Development as a process of eliminating rents and predation: the conceptual framework of Douglass North, John Wallis, and Barry Weingast tested in Nigeria.

Authors
Publication date
2014
Publication type
Thesis
Summary If development is conceived as a process of rent elimination, does the Douglass North, John Wallis, Barry Weingast (NWW) conceptual framework developed in 2009, which defines it as a process of institutional transition from a limited access social order (developing countries) where violence is permanent and disseminated, to an open access social order (developed countries) where economic and political access is open to all through free competition, really eliminate rents?
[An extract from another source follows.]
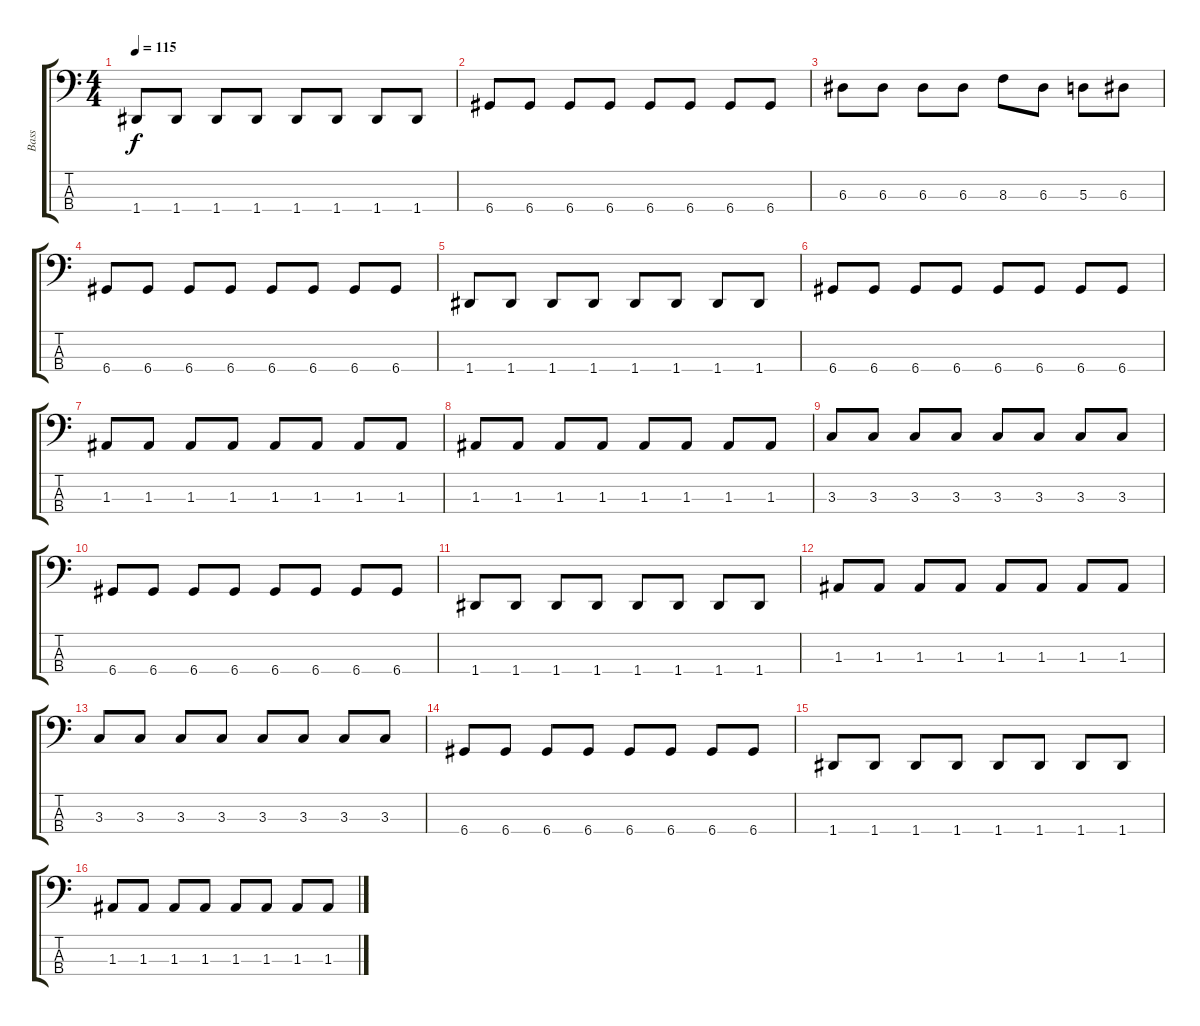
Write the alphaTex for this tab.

Through an internal theoretical critique and an empirical critique illustrated by the history of Nigeria and in particular the activity of the multinational oil companies, we argue that NWW's conceptual framework is flawed i) in its conception of the role of elites and non-elites in the process of opening up access within the limited-access social order ii) and in its epistemological construction of the open-access social order model based on free political and economic competition. NWW's open access order maintains rents, and legitimizes predation, which we define as the exploitation of rents of domination. Predators thus impose social costs on their victims that sustainable development (SD) and corporate social responsibility (CSR) approaches struggle to eliminate. SD and CSR will only succeed in eliminating predation by developing institutions and frames of reference that force actors to take into account the asymmetry of power and the risk of domination in negotiations between stakeholders, with a view to respecting human dignity in transactions.